Find ALL integer solutions (n,m) of the equation $(n+1)(2n+1)=10m^2$
Let $x=n+1$. The equation becomes $$x(2x-1)=10m^2 \\ 2x^2-x-10m^2=0 \\ x=\frac{1 \pm \sqrt{1+80m^2}}{4}$$
It follows that $1+80m^2$ must be a perfect square. Thus $$y^2=1+80m^2 \Rightarrow\\ y^2-80m^2=1$$
This is the Pell equation, and has solutions. Now, for each solution $(y,m)$, $y$ must be odd. Then, each of $1+y, 1-y$ is even, and their sum is $2$, meaning that exactly one of them is divisible by $4$ (look at them $\pmod{4}$).
That particular value leads to an integer value of $x$.

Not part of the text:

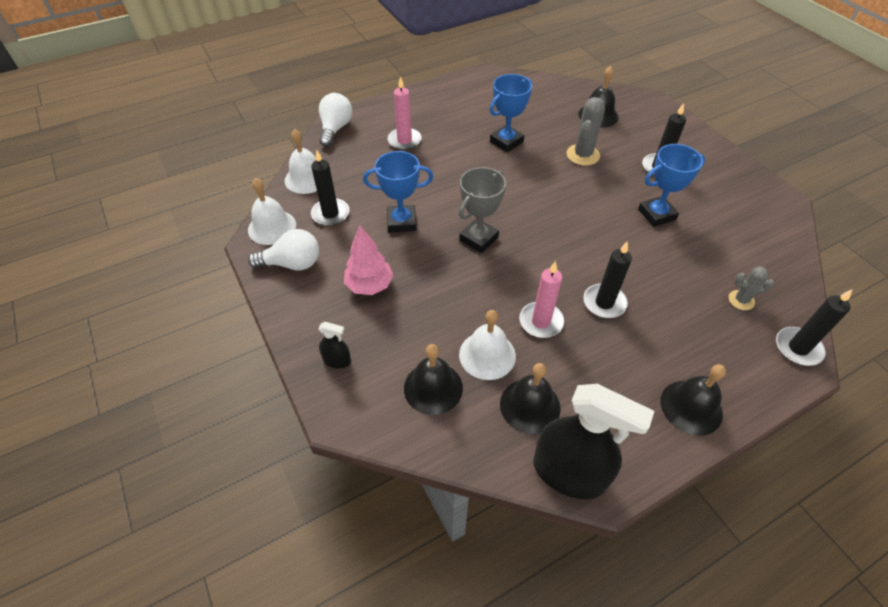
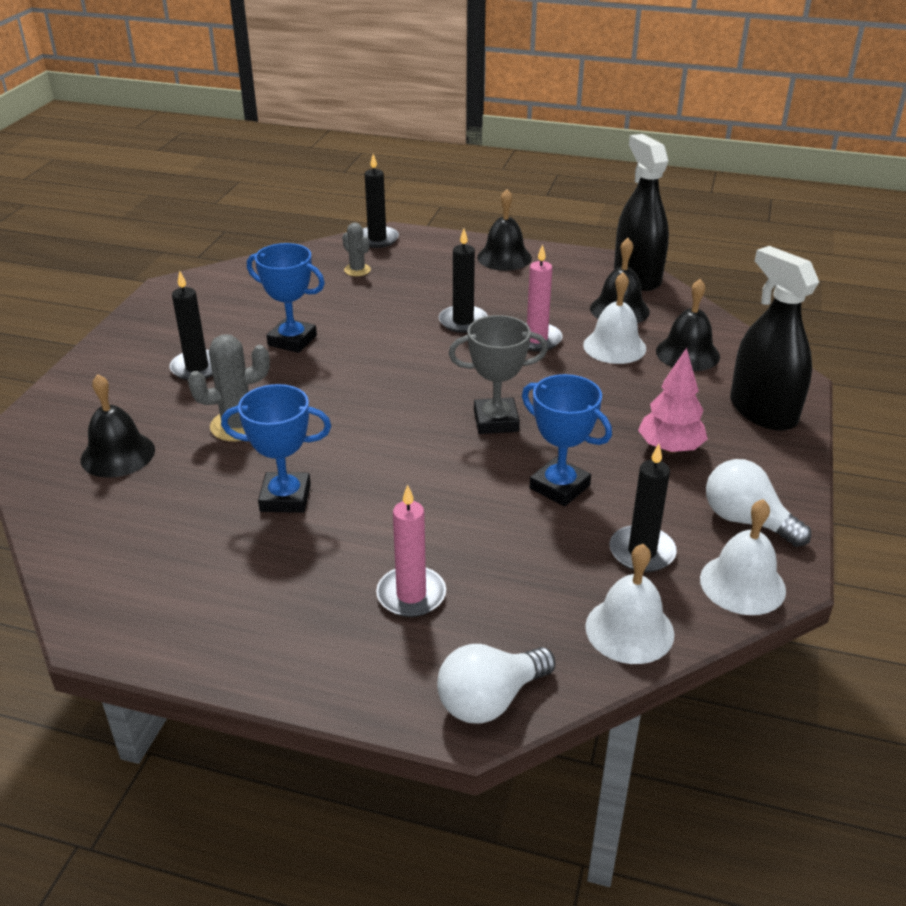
camera: 135 degrees left, 15 degrees down
black spray bottle [318,322,351,368] -> black spray bottle [730,246,819,431], size x2.27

I got this. We have $(n+1)(2n+1)=2n^2+3n+1=10m^2$, if we multiply last equation by $8$ we get $16n^2+24n+8=80m^2$, but we can write this equation as $$(4n+3)^2-1=80m^2.$$
So if we set $4n+3=x$ we get the Pell-equation $x^2-80m^2=1$. The fundamental solution of this equation is $x=9$ and $m=1$, hence we have the following recursive formulas $$x_{r+1}=9x_r+80m_r,$$ $$m_{r+1}=x_r+9m_r,$$ where $r\in\Bbb{N}$. Therefore $$n=\frac{9x_r+80m_r-3}{4}=\frac{9x_r-3}{4}+20m_r.$$
This means that in order to have $n\in\Bbb{Z}$ we must have $9x_r\equiv 3\pmod 4$, equivalently $x_r\equiv 3\pmod 4$. Now, from $x_{r+1}=9x_r+80m_r$ it's easy to prove by induction that $x_r\equiv 1\pmod4$ for every $r\in\Bbb{N}$, so $-x_r\equiv 3\pmod 4$ and this lead us to infinitely many solutions, i.e. for every $x_r$ which is a solution of $x^2-80m^2=1$, we just need to take $-x_r$ in order to have $n\in\Bbb{Z}$. Hence all the solutions are $$(n,m)=\Bigl(\frac{-x_r-3}{4}, \pm m_r\Bigr).$$